On April 12, 2007, the Department of Homeland Security (DHS) transmitted the final rule Removal of the Standardized Request for Evidence Processing Timeframe to the Federal Register (FR). The rule will take effect on June 16, 2007. This rule amends DHS regulations to give U.S. Citizenship and Immigration Services (USCIS) flexibility in setting the time allowed for immigration benefit applicants and petitioners to respond to a Request for Evidence (RFE) or to a Notice of Intent to Deny (NOID). This change does not apply to asylum cases, to which a separate set of regulations apply.
The amended rule makes the following key changes and clarifications:
Flexible Response Times to RFEs Permitted
Regardless of the type of evidence requested, the old regulation required USCIS to set an inflexible 12 week period for applicants or petitioners to respond to an RFE. The new regulation permits USCIS to set flexible deadlines. Deadlines will depend on the complexity of cases and types of applications or petitions filed. For example, when requesting readily available or missing initial evidence, USCIS can set a response time much shorter than 12 weeks. On the other hand, USCIS can provide the full 12 week response period for more difficult to obtain evidence.
No Extensions to Submit Responses to RFEs or NOIDs
Regardless of the evidence requested, USCIS has never allowed extensions beyond the maximum 12 week deadline for RFEs and the 30 day deadline for NOIDs. That bar does not change, even though the new rule allows USCIS to set deadlines shorter than those maximums. For example, under the new regulation, USCIS may issue an RFE that gives an applicant 30 days to submit a photo. USCIS will not grant an extension of that 30 day period. Failure to timely respond to the RFE may lead to denial of the application or petition.
When Evidence Submitted With The Application or Petition Does Not Show Eligibility
When initially submitted evidence does not show eligibility, the new regulation allows USCIS to deny the application or petition. As always, USCIS may request that the applicant or petitioner submit additional evidence within a specified time period or may notify the applicant or petitioner that USCIS intends to deny the application or petition. To avoid denial, USCIS urges applicants and petitioners to file complete applications with all of the required initial evidence. The initial evidence for each application and petition type is clearly listed on the form instructions and in the regulations.
Reasons for Issuing a NOID
USCIS may issue a NOID when there is evidence of ineligibility for immigration benefits and is required to issue a NOID when there is negative evidence that the applicant or petitioner does not know about. An applicant or petitioner may respond to the NOID by submitting evidence to disprove the negative information.
If There Is No Response to an RFE or a NOID
The new regulation provides USCIS three options if it does not receive a response to an RFE or a NOID. USCIS may:
• find that the application or petition has been abandoned and, if so, deny it;
• deny the application or petition based on the evidence already received; or
• deny the application or petition for both reasons.

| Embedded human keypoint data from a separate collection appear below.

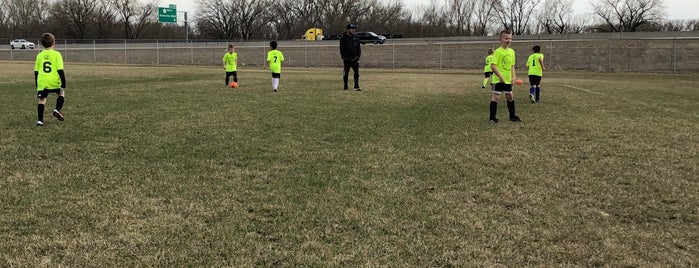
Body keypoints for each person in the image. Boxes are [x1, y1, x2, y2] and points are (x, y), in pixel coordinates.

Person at [489, 30, 521, 123]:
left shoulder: (512, 51)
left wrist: (514, 76)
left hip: (508, 80)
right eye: (506, 38)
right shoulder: (498, 52)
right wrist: (500, 77)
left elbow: (512, 66)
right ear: (501, 39)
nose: (508, 40)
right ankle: (492, 118)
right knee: (496, 97)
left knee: (510, 97)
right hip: (498, 80)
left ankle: (512, 116)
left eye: (510, 38)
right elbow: (493, 66)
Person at [34, 33, 66, 126]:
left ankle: (40, 120)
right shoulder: (57, 54)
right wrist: (63, 82)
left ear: (42, 44)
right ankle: (57, 109)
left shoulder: (39, 55)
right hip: (54, 81)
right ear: (53, 43)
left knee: (42, 100)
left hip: (42, 81)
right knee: (61, 93)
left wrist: (37, 84)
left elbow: (36, 72)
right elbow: (60, 70)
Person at [339, 23, 361, 91]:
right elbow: (341, 48)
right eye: (352, 29)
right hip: (347, 58)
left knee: (356, 72)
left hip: (355, 58)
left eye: (354, 29)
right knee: (346, 72)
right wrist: (344, 57)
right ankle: (345, 85)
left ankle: (356, 86)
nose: (353, 30)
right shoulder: (343, 38)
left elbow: (358, 47)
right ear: (348, 30)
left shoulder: (356, 37)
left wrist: (358, 56)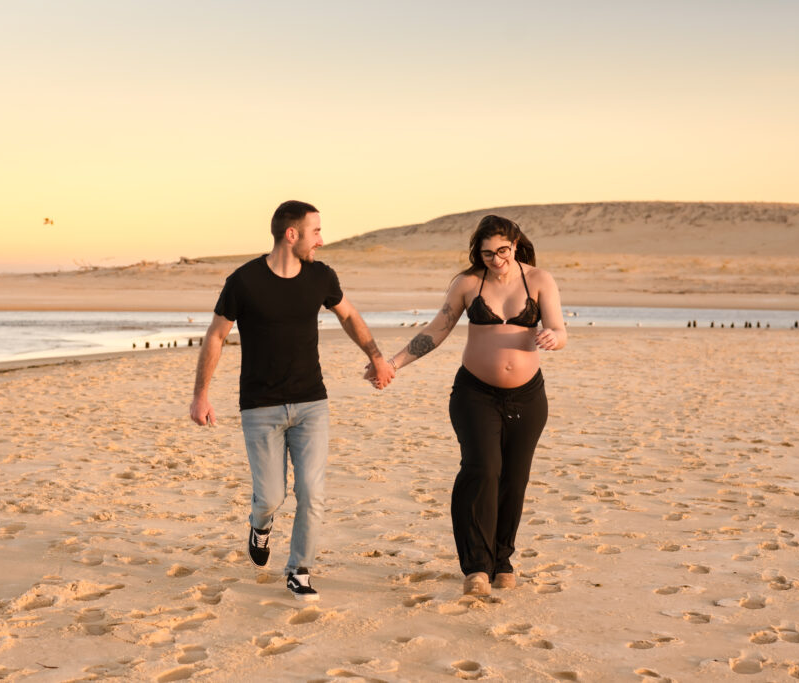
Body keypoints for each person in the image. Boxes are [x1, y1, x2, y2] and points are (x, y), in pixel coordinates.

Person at [191, 200, 394, 602]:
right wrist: (201, 394)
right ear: (291, 234)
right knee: (270, 497)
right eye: (315, 231)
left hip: (311, 404)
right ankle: (259, 525)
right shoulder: (244, 281)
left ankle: (299, 569)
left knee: (312, 492)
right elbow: (216, 335)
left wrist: (376, 356)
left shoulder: (321, 276)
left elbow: (349, 315)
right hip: (260, 406)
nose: (321, 240)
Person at [371, 215, 566, 596]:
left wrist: (551, 337)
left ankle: (502, 560)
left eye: (503, 251)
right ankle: (476, 567)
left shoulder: (540, 280)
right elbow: (436, 330)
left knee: (515, 477)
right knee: (482, 470)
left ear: (515, 243)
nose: (496, 260)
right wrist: (392, 364)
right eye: (487, 253)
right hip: (475, 394)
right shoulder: (467, 283)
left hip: (528, 396)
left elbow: (560, 330)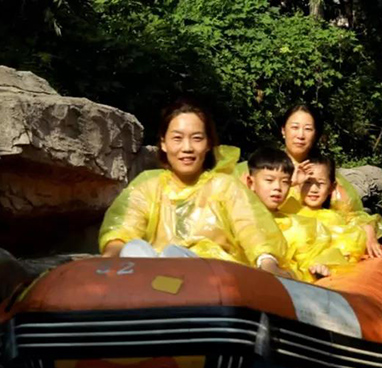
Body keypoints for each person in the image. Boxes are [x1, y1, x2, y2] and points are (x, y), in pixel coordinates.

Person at [99, 100, 290, 278]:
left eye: (197, 138)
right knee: (134, 249)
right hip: (153, 280)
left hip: (211, 279)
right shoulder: (148, 185)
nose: (187, 148)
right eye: (177, 138)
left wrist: (267, 262)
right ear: (163, 143)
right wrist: (110, 258)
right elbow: (123, 228)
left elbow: (251, 228)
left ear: (208, 144)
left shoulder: (225, 186)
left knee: (175, 256)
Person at [235, 103, 363, 213]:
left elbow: (351, 215)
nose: (300, 135)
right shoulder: (260, 166)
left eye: (308, 129)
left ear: (315, 134)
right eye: (295, 127)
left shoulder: (324, 173)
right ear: (283, 130)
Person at [245, 148, 345, 282]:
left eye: (285, 182)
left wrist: (318, 266)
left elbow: (308, 258)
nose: (277, 187)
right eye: (269, 180)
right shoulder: (240, 214)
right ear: (250, 183)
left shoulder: (297, 225)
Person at [297, 153, 382, 261]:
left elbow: (357, 220)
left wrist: (369, 233)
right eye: (307, 182)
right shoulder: (291, 208)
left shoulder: (333, 216)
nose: (314, 189)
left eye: (320, 183)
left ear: (331, 187)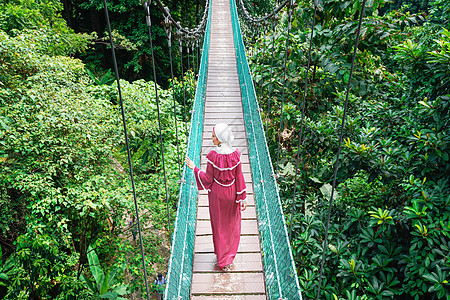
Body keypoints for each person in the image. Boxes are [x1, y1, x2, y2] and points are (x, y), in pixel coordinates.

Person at [185, 123, 247, 271]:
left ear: (219, 138)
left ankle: (221, 258)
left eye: (213, 136)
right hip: (232, 193)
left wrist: (194, 168)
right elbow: (239, 176)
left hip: (217, 195)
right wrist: (242, 197)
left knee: (219, 226)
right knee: (232, 224)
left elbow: (207, 179)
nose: (211, 138)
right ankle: (229, 256)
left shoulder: (213, 156)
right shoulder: (236, 154)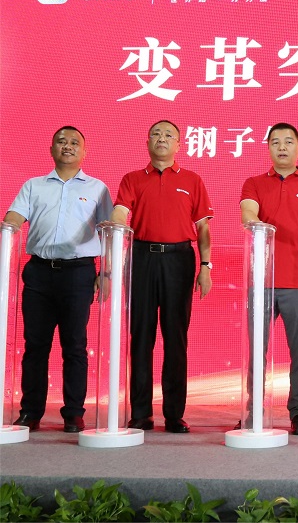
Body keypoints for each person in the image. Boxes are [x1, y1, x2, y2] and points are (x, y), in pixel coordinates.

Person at [5, 126, 113, 433]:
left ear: (84, 151)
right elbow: (14, 217)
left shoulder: (97, 188)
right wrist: (8, 225)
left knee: (75, 345)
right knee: (35, 345)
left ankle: (74, 413)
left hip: (78, 274)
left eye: (74, 142)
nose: (68, 146)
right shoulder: (34, 185)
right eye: (61, 141)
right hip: (38, 273)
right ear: (52, 149)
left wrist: (105, 273)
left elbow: (108, 232)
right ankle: (30, 411)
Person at [111, 120, 213, 434]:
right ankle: (141, 413)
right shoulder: (132, 179)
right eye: (156, 134)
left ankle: (174, 414)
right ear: (147, 142)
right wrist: (116, 225)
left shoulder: (192, 180)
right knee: (141, 337)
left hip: (179, 260)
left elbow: (203, 227)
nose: (162, 138)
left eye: (169, 135)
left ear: (179, 144)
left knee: (175, 337)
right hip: (141, 257)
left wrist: (206, 266)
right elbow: (121, 211)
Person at [240, 122, 298, 435]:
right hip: (261, 281)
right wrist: (259, 225)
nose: (282, 147)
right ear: (268, 147)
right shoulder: (254, 183)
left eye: (288, 141)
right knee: (257, 352)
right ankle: (254, 411)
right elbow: (247, 214)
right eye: (275, 142)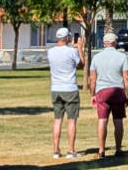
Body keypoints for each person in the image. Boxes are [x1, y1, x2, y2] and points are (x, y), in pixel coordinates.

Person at [89, 30, 128, 158]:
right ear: (115, 43)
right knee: (118, 120)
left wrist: (92, 94)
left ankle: (101, 150)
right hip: (117, 90)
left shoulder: (97, 57)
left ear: (104, 43)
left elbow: (92, 78)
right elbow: (127, 77)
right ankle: (118, 149)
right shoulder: (121, 57)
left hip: (102, 91)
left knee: (102, 120)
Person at [48, 27, 84, 159]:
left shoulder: (50, 52)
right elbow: (81, 64)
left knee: (57, 120)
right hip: (70, 88)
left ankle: (56, 150)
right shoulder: (71, 51)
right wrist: (79, 48)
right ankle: (71, 150)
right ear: (68, 38)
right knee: (71, 121)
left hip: (56, 88)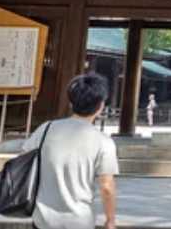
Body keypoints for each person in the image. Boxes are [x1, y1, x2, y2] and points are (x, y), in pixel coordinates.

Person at [25, 73, 119, 229]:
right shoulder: (104, 142)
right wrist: (110, 220)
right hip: (79, 220)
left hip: (43, 219)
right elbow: (107, 186)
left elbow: (25, 159)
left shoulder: (46, 129)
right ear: (101, 105)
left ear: (71, 102)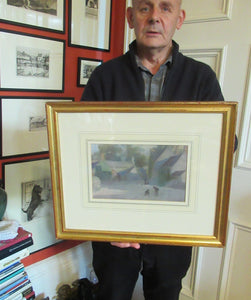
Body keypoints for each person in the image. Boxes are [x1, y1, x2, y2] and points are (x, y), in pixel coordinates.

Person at [81, 0, 225, 299]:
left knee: (165, 294)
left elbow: (223, 143)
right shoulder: (103, 77)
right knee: (111, 293)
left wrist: (217, 138)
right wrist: (103, 224)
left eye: (165, 8)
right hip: (116, 226)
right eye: (145, 8)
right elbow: (82, 153)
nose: (155, 17)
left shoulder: (202, 78)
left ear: (179, 18)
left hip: (175, 225)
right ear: (130, 16)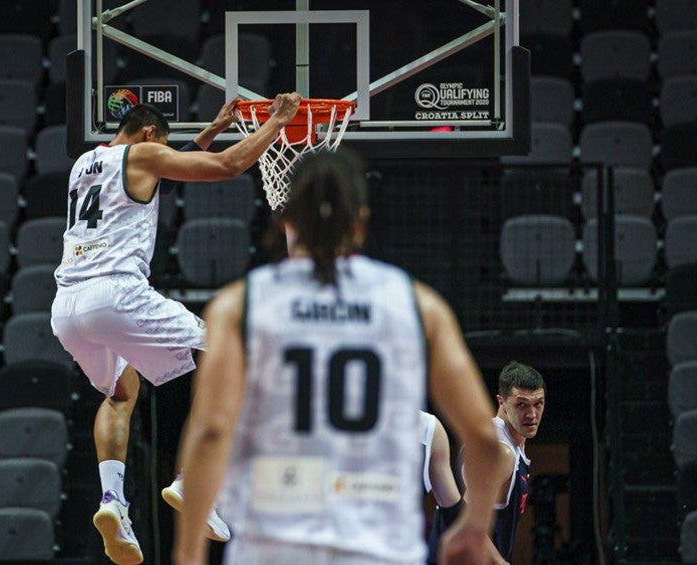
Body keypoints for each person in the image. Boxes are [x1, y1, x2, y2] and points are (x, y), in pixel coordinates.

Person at [172, 152, 506, 565]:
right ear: (361, 220)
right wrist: (473, 528)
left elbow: (210, 432)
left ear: (286, 219)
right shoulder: (418, 305)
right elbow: (484, 439)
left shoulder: (239, 306)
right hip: (379, 553)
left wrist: (188, 552)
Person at [50, 93, 302, 565]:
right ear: (150, 134)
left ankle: (113, 503)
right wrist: (278, 123)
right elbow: (226, 166)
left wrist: (213, 127)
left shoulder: (85, 162)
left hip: (66, 306)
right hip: (116, 294)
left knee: (121, 393)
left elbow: (169, 163)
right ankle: (193, 481)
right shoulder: (145, 153)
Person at [427, 361, 546, 563]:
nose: (532, 414)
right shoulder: (501, 453)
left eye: (538, 404)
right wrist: (499, 562)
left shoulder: (500, 443)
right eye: (521, 405)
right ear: (502, 402)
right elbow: (464, 516)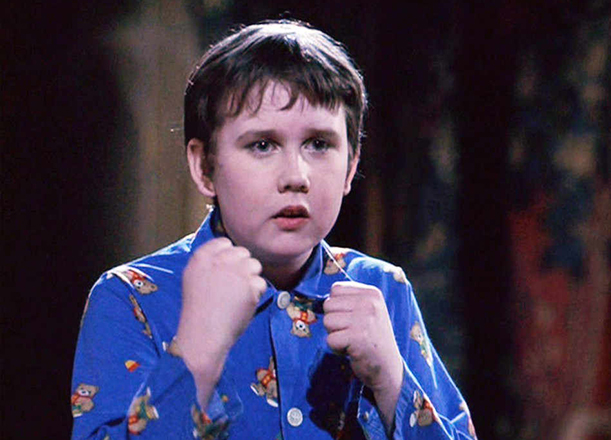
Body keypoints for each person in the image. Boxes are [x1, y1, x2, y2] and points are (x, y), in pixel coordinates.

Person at [70, 19, 477, 440]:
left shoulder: (383, 290)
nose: (296, 176)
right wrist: (196, 353)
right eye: (262, 145)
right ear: (204, 165)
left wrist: (391, 381)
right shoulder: (132, 297)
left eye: (319, 144)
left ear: (351, 165)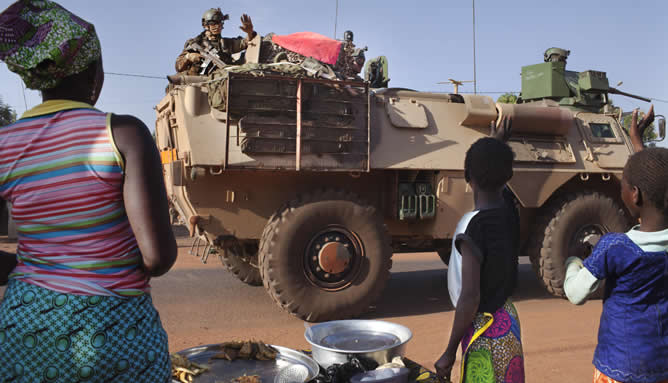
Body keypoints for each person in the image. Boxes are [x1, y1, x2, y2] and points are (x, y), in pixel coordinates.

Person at [0, 1, 177, 382]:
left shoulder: (4, 143)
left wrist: (30, 271)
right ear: (95, 71)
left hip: (24, 327)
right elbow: (158, 257)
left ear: (35, 77)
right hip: (114, 330)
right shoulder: (125, 134)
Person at [563, 106, 667, 383]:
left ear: (635, 195)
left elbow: (575, 293)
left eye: (624, 182)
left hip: (620, 369)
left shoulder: (615, 247)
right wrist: (637, 142)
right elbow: (657, 180)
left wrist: (573, 261)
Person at [435, 118, 525, 383]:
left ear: (467, 177)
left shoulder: (473, 229)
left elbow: (470, 297)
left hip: (484, 332)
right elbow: (498, 177)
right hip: (508, 323)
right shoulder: (509, 212)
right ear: (508, 176)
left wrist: (449, 352)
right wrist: (497, 144)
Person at [175, 8, 256, 75]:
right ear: (206, 25)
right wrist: (189, 57)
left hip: (221, 78)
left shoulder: (225, 43)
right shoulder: (196, 43)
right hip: (200, 81)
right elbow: (178, 66)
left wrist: (249, 32)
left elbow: (245, 42)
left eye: (219, 23)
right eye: (213, 23)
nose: (217, 26)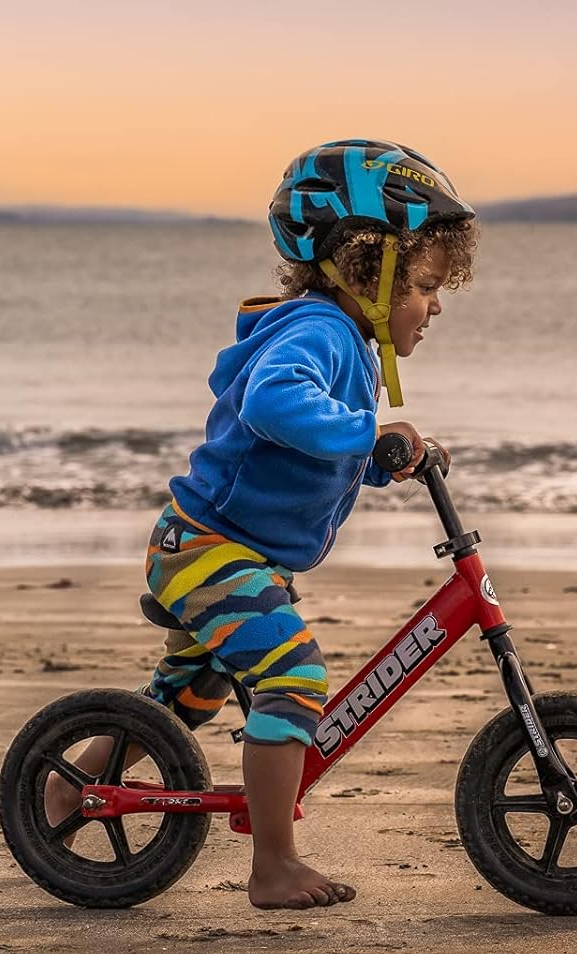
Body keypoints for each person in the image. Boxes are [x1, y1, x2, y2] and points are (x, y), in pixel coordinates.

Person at [43, 139, 478, 909]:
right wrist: (365, 433)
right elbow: (273, 405)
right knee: (294, 676)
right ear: (364, 270)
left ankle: (65, 792)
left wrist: (382, 460)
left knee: (182, 702)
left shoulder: (347, 343)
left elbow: (315, 447)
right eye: (423, 284)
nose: (435, 303)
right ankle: (273, 864)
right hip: (209, 549)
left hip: (222, 550)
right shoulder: (317, 332)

When an Applicant or Petitioner Does Not Appear for a Required Appointment
If an applicant or petitioner fails to appear for biometrics capture, interview or any other required in-person process, USCIS may deny the application or petition as abandoned. However, USCIS may not do so if, prior to the scheduled appointment time, it receives a timely-filed change of address or request to reschedule and decides that the failure to appear is excusable. In such cases, USCIS will reschedule the appointment. USCIS reminds applicants and petitioners that they are required to file an AR-11 change of address form within ten days of their move.